The Killing of Two Lovers Avis critique du film (2021)

Nous découvrons bientôt que l’homme à l’air intense avec l’arme est David (Clayne Crawford) et la femme dans le lit est Nikki (Sepideh Moafi), son ex-épouse et la mère de leurs quatre enfants. Les deux étaient des amoureux du lycée qui se sont mariés juste après l’obtention de leur diplôme, mais ses rêves de célébrité de la musique n’ont jamais vraiment décollé. Ils sont toujours dans leur ancienne ville natale dans l’Utah rural, et les tensions entre eux ont augmenté au point où ils sont maintenant au milieu d’une séparation d’essai avec elle restant dans leur maison avec les enfants et lui vivant avec son père vieillissant. Bien que les deux essaient de tirer le meilleur parti de cette situation étrange, il y a des problèmes inévitables. Et bien que leurs trois plus jeunes garçons ne comprennent pas très bien ce qui se passe, la fille adolescente Jesse (Avery Pizzuto) est pleinement consciente et en ressentiment envers ses deux parents pour avoir apparemment abandonné leur mariage, s’assurant d’informer David que Nikki l’a déjà fait. un nouveau petit ami, Derek (Chris Coy), qui était l’autre homme dans le lit dans cette scène d’ouverture.

Extérieurement, David insiste sur le fait qu’il est d’accord avec cela – ils ont convenu qu’ils pourraient voir d’autres personnes pendant la séparation – mais il ne faut pas un maître détective pour se rendre compte qu’il n’est pas aussi optimiste face à la situation qu’il le prétend. Au fur et à mesure qu’il accomplit sa routine – travailler des petits boulots en tant que bricoleur, prendre soin de son père (tout en continuant involontairement la même dynamique qu’ils avaient quand il était encore au lycée), aller chercher les enfants pour des activités – il y a toujours un sous-jacent sentiment de tension. David essaie de montrer qu’il va bien, mais il est impossible d’échapper au sentiment qu’il est un homme piégé dans une situation qu’il ne comprend pas et qu’il ne possède pas les outils pour travailler d’une manière complètement saine. Alors que les choses deviennent plus sombres pour lui, nous ressentons pour lui à un niveau de base. Mais en même temps, nous ne pouvons manquer de le reconnaître comme un cas d’école de masculinité toxique et nous ne pouvons pas oublier ce pistolet qui est toujours assis dans son camion pour le moment inévitable où les choses vont enfin dépasser le point de rupture.

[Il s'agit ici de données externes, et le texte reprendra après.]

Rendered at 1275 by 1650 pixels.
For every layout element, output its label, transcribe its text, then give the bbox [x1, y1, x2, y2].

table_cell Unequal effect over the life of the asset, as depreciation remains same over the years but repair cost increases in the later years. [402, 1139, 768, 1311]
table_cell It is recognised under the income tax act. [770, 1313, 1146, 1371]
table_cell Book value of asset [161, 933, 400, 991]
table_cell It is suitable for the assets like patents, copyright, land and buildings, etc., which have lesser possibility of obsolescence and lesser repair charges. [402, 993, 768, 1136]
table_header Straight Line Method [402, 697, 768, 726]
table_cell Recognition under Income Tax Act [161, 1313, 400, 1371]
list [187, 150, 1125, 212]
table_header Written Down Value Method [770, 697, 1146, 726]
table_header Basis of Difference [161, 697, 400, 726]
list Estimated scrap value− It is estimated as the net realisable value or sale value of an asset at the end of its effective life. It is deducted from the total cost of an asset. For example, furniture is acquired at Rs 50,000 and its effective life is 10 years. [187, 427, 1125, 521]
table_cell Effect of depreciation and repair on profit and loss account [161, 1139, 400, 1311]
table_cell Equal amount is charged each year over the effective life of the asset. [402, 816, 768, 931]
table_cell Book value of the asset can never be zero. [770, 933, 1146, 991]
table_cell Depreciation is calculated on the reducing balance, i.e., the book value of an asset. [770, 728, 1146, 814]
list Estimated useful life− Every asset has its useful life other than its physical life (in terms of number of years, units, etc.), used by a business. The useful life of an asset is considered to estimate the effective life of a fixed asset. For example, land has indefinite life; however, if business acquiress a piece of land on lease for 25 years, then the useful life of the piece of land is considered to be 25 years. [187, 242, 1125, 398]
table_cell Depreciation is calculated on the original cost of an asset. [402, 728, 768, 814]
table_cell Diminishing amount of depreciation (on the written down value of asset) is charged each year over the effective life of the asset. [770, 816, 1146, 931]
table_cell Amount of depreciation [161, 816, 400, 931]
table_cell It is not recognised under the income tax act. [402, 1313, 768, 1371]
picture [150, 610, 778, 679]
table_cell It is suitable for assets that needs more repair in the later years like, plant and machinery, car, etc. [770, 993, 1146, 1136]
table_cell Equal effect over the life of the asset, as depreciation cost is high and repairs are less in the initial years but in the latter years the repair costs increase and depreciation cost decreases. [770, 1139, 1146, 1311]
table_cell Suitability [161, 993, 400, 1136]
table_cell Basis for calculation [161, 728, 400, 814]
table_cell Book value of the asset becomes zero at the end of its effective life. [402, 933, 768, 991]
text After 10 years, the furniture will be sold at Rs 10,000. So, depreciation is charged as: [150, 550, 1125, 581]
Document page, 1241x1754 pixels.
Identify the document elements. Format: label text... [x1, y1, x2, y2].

Alors oui, si le titre ne vous l’indiquait pas déjà, « The Killing of Two Lovers » n’est en aucun cas une simple évasion cinématographique. Il s’agit d’un regard sombre et impitoyable sur l’état d’esprit d’un homme qui cherche désespérément à revenir à la façon dont les choses étaient autrefois avec sa cellule familiale, mais qui est tellement consumé par l’obscurité qui se construit en lui et son sentiment d’être pris au piège dans une situation. il ne comprend pas que, s’il était pressé sur le sujet, il aurait probablement du mal à expliquer exactement pourquoi il veut les remettre ensemble. Pour souligner l’agitation de David, Machoian emploie deux gambits stylistiques audacieux – un paysage sonore de bruits dissonants qui devient plus fort et plus insistant lorsque David est seul, et un schéma de cadrage 4: 3 tout au long qui présente sa vie comme étant constamment à l’étroit et claustrophobe, non importe où il va ou ce qu’il fait.